Project 2. Characterization of the highly myogenic minority population of muscle stem cells.
Terence Partridge, PhD. Children’s National Medical Center, Washington DC
The loss of effective repair and growth and growth in muscle with age and in conditions of persistent or severe muscle damage reflect a derangement of the molecular and cellular control mechanisms that underlie these processes. By careful analysis of the differences in patterns of gene expression that accompany these disruptive processes, and correlation with the observable changes in behaviour of cells responsible for the process of skeletal muscle maintenance and regeneration, we shall be able to determine rational approaches to ameliorating these problems.

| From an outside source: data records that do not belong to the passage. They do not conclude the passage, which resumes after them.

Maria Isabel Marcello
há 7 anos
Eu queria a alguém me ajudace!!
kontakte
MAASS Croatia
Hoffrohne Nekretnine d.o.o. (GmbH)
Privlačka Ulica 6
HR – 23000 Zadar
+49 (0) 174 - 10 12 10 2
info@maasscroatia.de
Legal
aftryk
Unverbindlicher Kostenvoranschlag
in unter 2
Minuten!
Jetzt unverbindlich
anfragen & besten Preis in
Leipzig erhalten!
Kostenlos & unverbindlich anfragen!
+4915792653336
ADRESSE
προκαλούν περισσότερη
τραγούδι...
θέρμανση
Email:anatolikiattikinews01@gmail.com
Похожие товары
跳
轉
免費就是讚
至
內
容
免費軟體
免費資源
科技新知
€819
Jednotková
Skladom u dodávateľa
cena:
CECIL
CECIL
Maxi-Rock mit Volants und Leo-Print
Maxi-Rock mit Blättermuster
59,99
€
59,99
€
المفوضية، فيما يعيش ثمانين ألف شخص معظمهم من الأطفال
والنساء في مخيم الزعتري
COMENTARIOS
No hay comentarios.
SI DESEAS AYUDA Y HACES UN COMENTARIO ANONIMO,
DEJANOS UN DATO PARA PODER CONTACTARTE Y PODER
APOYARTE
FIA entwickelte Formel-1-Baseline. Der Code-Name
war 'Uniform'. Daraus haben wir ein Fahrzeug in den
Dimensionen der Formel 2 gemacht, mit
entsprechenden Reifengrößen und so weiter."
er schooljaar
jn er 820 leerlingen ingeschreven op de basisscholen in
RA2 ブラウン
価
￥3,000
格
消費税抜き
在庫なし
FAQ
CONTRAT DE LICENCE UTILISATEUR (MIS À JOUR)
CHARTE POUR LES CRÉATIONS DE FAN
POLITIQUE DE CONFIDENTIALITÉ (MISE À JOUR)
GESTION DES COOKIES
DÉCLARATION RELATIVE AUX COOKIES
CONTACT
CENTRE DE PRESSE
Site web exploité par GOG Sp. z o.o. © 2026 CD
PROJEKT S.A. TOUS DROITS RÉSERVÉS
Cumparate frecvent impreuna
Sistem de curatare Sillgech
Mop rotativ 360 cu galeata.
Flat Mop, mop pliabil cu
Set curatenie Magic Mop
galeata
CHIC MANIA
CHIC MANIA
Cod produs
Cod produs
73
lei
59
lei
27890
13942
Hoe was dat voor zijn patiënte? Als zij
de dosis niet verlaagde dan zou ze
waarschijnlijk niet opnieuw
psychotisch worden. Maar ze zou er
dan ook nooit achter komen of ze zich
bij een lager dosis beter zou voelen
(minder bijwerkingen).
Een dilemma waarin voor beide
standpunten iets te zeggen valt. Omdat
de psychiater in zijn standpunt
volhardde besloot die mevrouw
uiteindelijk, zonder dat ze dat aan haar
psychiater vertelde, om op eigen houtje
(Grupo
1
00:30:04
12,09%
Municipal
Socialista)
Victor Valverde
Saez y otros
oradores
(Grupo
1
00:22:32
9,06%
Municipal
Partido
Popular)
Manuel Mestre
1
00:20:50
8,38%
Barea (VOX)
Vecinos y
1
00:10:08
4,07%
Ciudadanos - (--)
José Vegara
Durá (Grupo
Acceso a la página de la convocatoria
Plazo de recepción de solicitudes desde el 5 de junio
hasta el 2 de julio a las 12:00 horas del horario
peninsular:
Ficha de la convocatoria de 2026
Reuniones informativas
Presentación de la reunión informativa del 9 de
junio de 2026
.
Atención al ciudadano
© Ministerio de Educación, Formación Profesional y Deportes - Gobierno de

With this in mind, our specific aims within a 3 year program, are to gain an understanding of the mechanisms that control satellite cell based myogenesis in skeletal muscle, so as to generate mechanisms of influencing the process to therapeutic advantage. Our approach, is based on the study the behaviour of satellite cells present on isolated muscle fibres, both in vivo and in vitro.
Our most recent work in vitro (Zammit et al 2004) and in vivo (Collins et al. submitted) demonstrates that the satellite cell behaves as a self-replacing self-limiting stem cell when maintained in contact with its cognate muscle fibre, and that these properties are lost or severely compromised when separated from the fibre. In addition, in close parallel to haematopoietic stem cells, the stem cell like function of satellite cells when transplanted on their fibres - a several thousand fold higher myogenic efficiency than separated cells – is not seen unless the recipient environment is depleted of myogenic activity by prior irradiation. This requirement for an empty niche re-inforces the parallels with the hematopoietic stem cell. Likewise, in culture, satellite cells that are forced to retain their contacts with the muscle fibre by keeping them suspended, show strong parallels to their behaviour in an acute regenerative response in vivo by spontaneously dropping out of cell cycle after 3-4 days to either differentiate into skeletal muscle or to return to a quiescent satellite cell like condition. Comparable behaviour is only elicited in standard culture conditions by withdrawal of growth factors or by continuing growth to confluence: this spontaneous cessation of proliferation and return of a proportion of the cells to a quiescent non-differentiated state closely resembles the sequence of events observed in acute degeneration and regeneration of muscle in vivo.
We aim therefore to determine what factors of the satellite cell niche and what factors associated with prior irradiation of the graft site are implicated in generating a vigorous but self limiting myogenic response from satellite cells. This knowledge would have to main areas of application: a) stimulation of the endogenous myogenic mechanisms to combat various sarcopaenic conditions such as bed-rest, aging, and cancer, and b) rebuilding of muscle lost asi a result of muscular dystrophies or to acute trauma.